Try it: Below are entries. Copy exactly the lines running from the line that holds "[160,1070,347,1087] <path-to-directory> ->" to the line that holds "[160,1339,347,1356] <path-to-directory> ->", with both ends included.

Data extracts:
——————
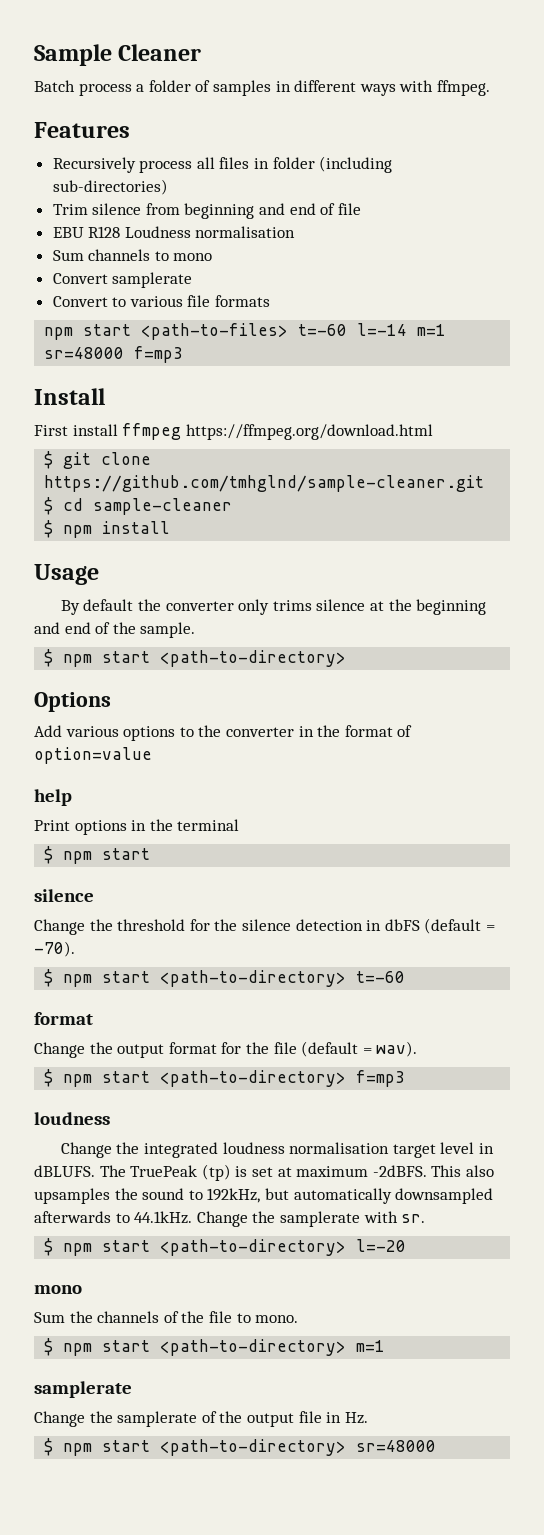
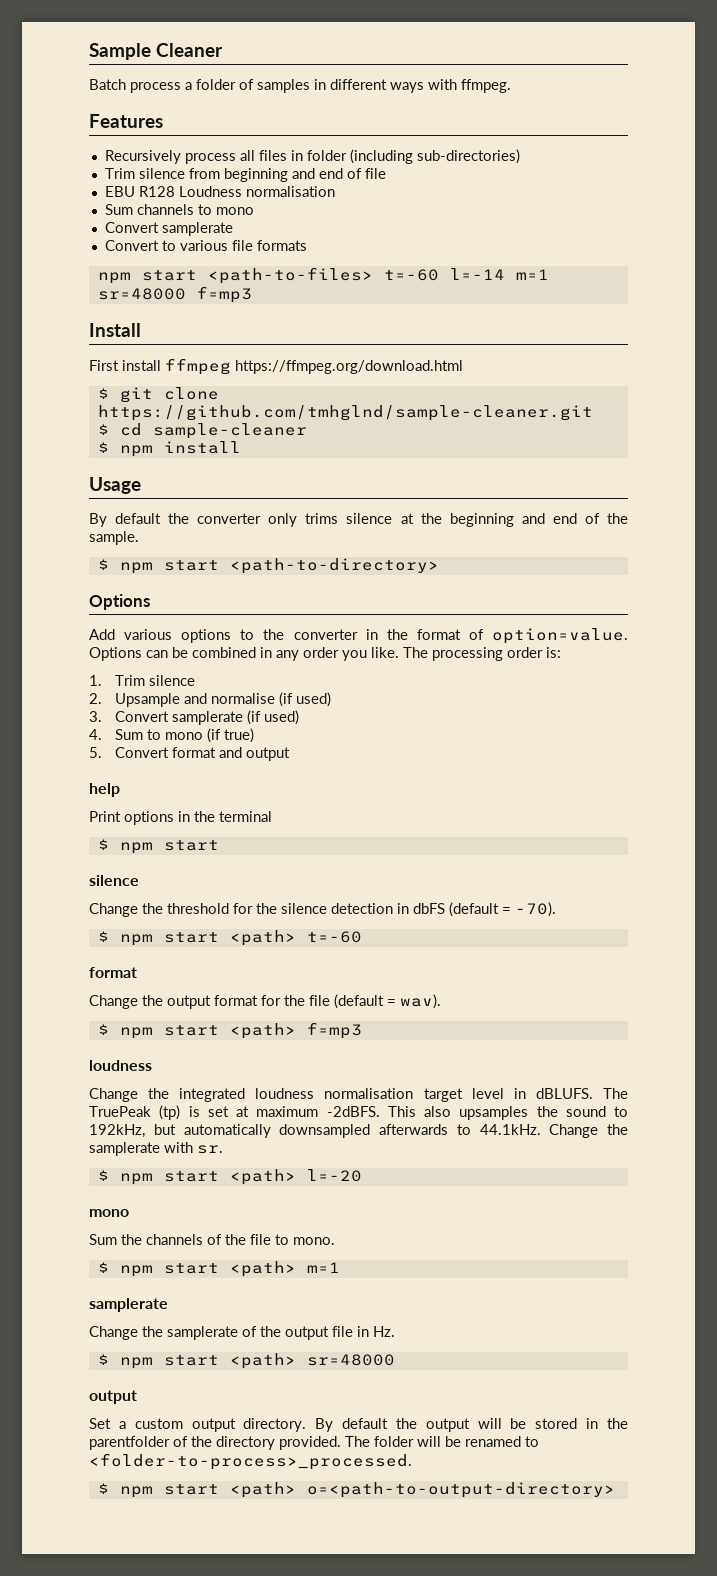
[34,747,152,764] option=value -> [492,628,629,644] [89,647,561,661] [89,675,196,686] [89,692,332,707] [89,710,300,725] [89,728,255,743] [89,747,291,761] option=value. Options can be combined in any order you like. The processing order is: // 1. Trim silence // 2. Upsample and normalise (if used) // 3. Convert samplerate (if used) // 4. Sum to mono (if true) // 5. Convert format and output
[160,970,347,987] <path-to-directory> -> [229,930,296,946] <path>
[160,1070,347,1087] <path-to-directory> -> [229,1023,296,1039] <path>
[160,1239,347,1256] <path-to-directory> -> [229,1169,296,1185] <path>
[160,1339,347,1356] <path-to-directory> -> [229,1261,296,1277] <path>
[160,1439,437,1456] <path-to-directory> sr=48000 -> [229,1353,395,1369] [89,1390,137,1404] [89,1418,629,1432] [89,1436,539,1450] [89,1453,412,1470] [97,1482,615,1498] <path> sr=48000 // output // Set a custom output directory. By default the output will be stored in the parentfolder of the directory provided. The folder will be renamed to <folder-to-process>_processed. // $ npm start <path> o=<path-to-output-directory>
——————
Solution to this task:
[160,1070,347,1087] <path-to-directory> -> [229,1023,296,1039] <path>
[160,1239,347,1256] <path-to-directory> -> [229,1169,296,1185] <path>
[160,1339,347,1356] <path-to-directory> -> [229,1261,296,1277] <path>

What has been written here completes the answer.